# Request: benchmark your newer Radeon/GeForce cards with 3 simple benchmarks



## pavle (Feb 10, 2021)

Good day!

I would like to ask you to benchmark your Radeon R9 Fury, RX 580, RX Vega, RX 5x00 and RX 6x00, GeForce GTX 10x0, 20x0 and 30x0 with these benchmarks:
Archmark , GL_EXT_reme , Fillrate tester .
2 series of tests: at first with factory settings, secondly with 4x Anti-aliasing,  (4x) Transparency Supersampling and 16x Anisotropic filtering set through driver software.

Archmark settings: install and run - under basename you just write the cards name with noAA or 4xAAtss and click "Start", other settings are good as they are. Results are under its directory/folder - the first file (cardname.bb.txt) is already formatted for forum post, other option is .htm.

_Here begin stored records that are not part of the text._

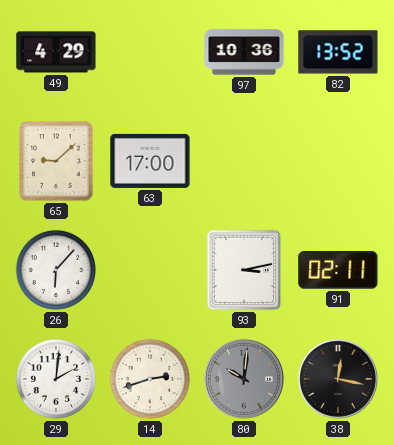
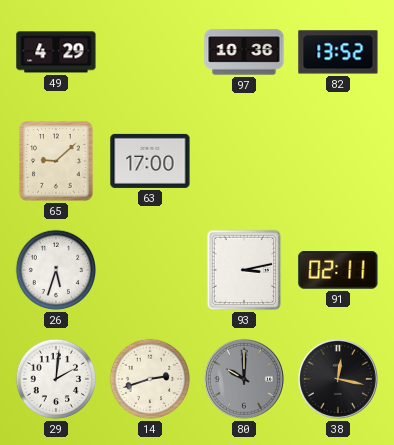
26: 6:07 -> 5:33
80: 10:01 -> 10:00
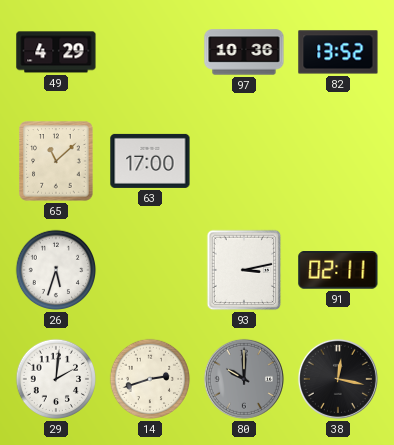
65: 9:08 -> 11:08
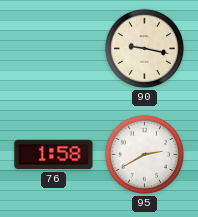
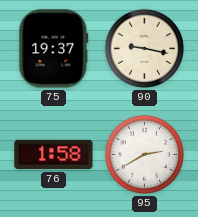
75: none -> 19:37
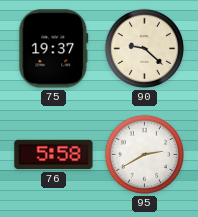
90: 9:17 -> 9:22
76: 1:58 -> 5:58
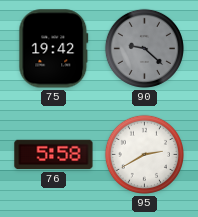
75: 19:37 -> 19:42
90 dial: cream -> grey
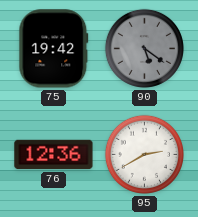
90: 9:22 -> 5:21
76: 5:58 -> 12:36
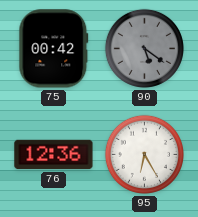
75: 19:42 -> 00:42
95: 2:40 -> 6:25
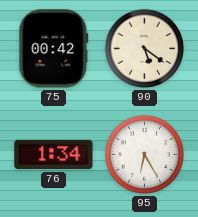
90 dial: grey -> cream
76: 12:36 -> 1:34
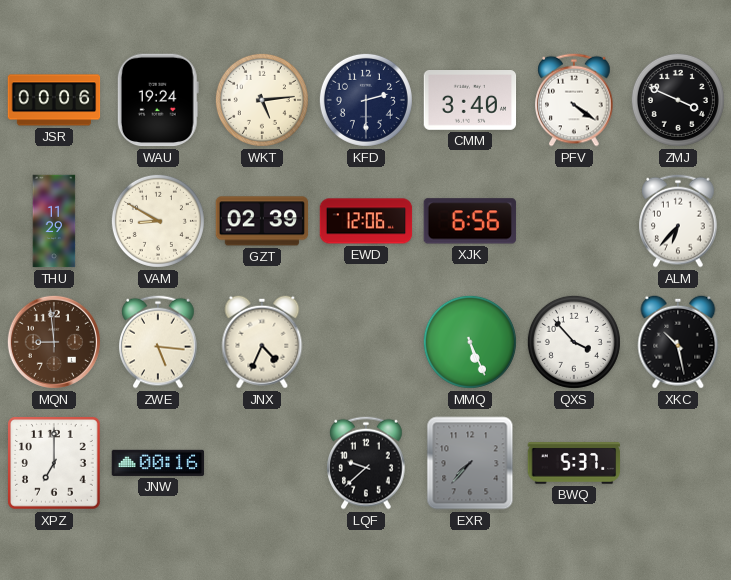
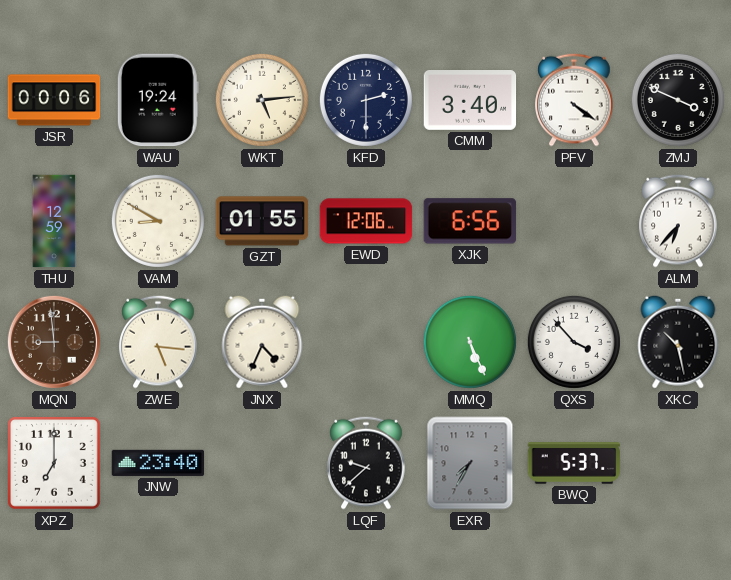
THU: 11:29 -> 12:59
GZT: 02:39 -> 01:55
JNW: 00:16 -> 23:40
EXR: 7:37 -> 7:35
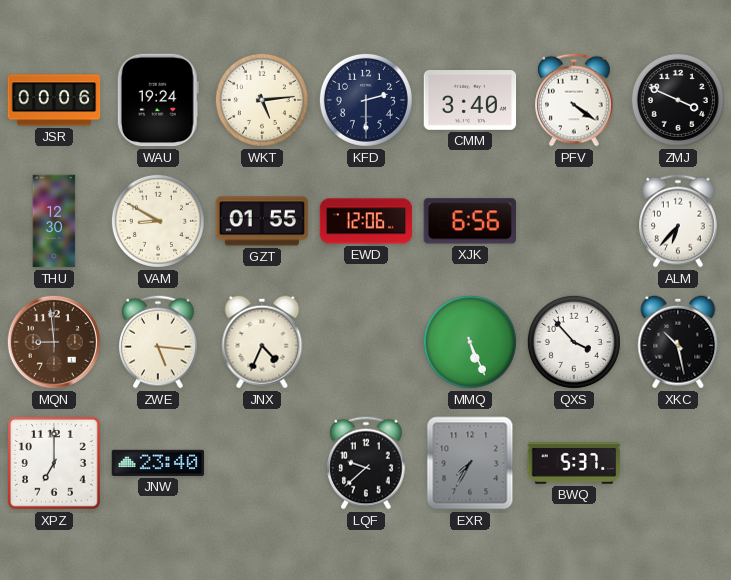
THU: 12:59 -> 12:30
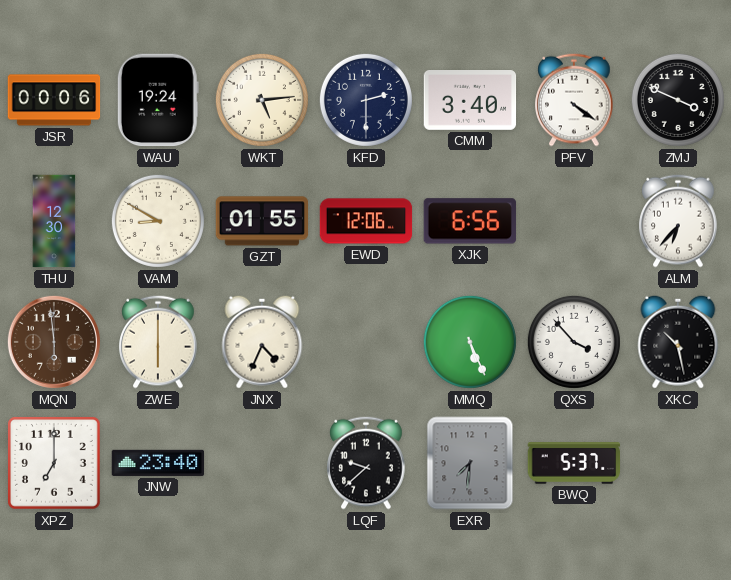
MQN: 8:59 -> 5:59
ZWE: 5:16 -> 6:00
EXR: 7:35 -> 7:31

GL_EXT_reme: unpack and run GL_EXT_reme.exe; just leave it at 1024x768 resolution, 32bpp and 60Hz or whatever it shows default and click "OK". Results are under its directory/folder - Results.txt, just change to cardname-noAA or 4xAAtss when posting.

Fillrate tester: unpack and before running, set application Compatibility of "FillrateTester.exe" to "Windows XP SP3". When started, set "Display mode" to "1024x768 X8R8G8B8 60Hz", "Back buffer format" to "A8R8G8B8" and "Z-buffer format" to "D24S8". Results are under its directory/folder - Results.txt, just change to cardname-noAA or 4xAAtss when posting.

Thank you.


----------